In his book A Theory of Architecture, Nikos Salingaros proposes a couple other thoughts:

  1. The international style is cheap to build, and you can churn out big glass boxes without much thought, so it naturally won out. Any excuse is good enough for what makes things easier for the people who run things. Pomo style is international style artificially made “playful,” so it seems less boring. Presumably computer-aided design makes pop pomo buildings equally cheap (although not the luxury starchitect constructions that give the style iconic legitimacy).
  2. Post-1920 architectural styles are viruses in the same sense computer viruses are viruses. They work, in fact, the same way a biological virus works. They are simplified scraps of information that are packaged in a way that enables them to enter a host system (like a human brain or culture) and take over the system so it becomes a machine for replicating and spreading the virus. So if you encapsulate the extremely simple international style in slogans like “hygiene,” “social progress,” or whatever, and spread it with the aid of modern means of propaganda like glossy architecture mags, then institutions and practitioners will pick it up as a quick, easy and prestigious substitute for actual thought and knowledge and become vehicles for its forcible dissemination. Soon it’ll be all there is. (Salingaros refers to intellectual viruses as “memes,” although I think the term is usually used in a broader sense to include all components of transmittted culture.)

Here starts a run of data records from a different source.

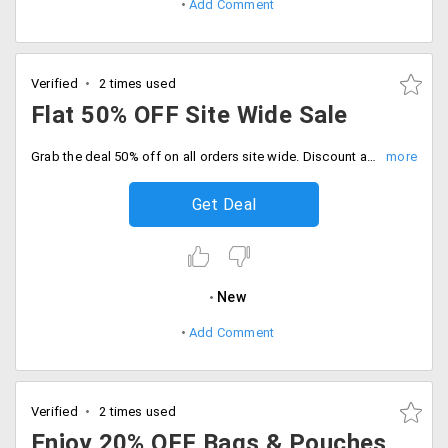
Add Comment
Verified
2 times used
Flat 50% OFF Site Wide Sale
Grab the deal 50% off on all orders site wide. Discount auto applies at checkout and save more.
Get Deal
New
Add Comment
Verified
2 times used
Enjoy 20% OFF Bags & Pouches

He places much more emphasis on the second line of thought. It’s a frightening one because it can be applied to all aspects of human culture. The basic point is that current information networks, which make everything anyone has ever said on any subject whatever instantly available to everyone, are ideal settings for the propagation of intellectual viruses and thus for the replacement of thought and knowledge, which are difficult to build up and defend because the world is subtle and complicated, by flashy content-free slogans. On such an analysis the absolute unjustified dominance of empty and destructive architectural theories forced on the whole world by “experts” whose authority is only increased by their rejection of comprehensibility and common sense would be matched elsewhere in social life. The Harvard understanding of the humanities I’ve just complained about, that they are social constructions that could as easily be reconstructed by whoever is in a position to make his authority good, would become the whole truth.

Salingaros doesn’t discuss that line of thought, although in an article published in Telos that ended up in another of his books he’s applied it to the thought of Jacques Derrida. He does however suggest that arbitrary inhuman content-free architecture is an educational force that creates arbitrary inhuman content-free minds. We can’t connect to the built world, so we lose the ability to connect to the world generally. We suppress our natural reactions to our physical surroundings, so we become inhuman and willing to do whatever we are told no matter how destructive. We become, in fact, tools for those in power with no lives of our own. Sounds like yuppiedom.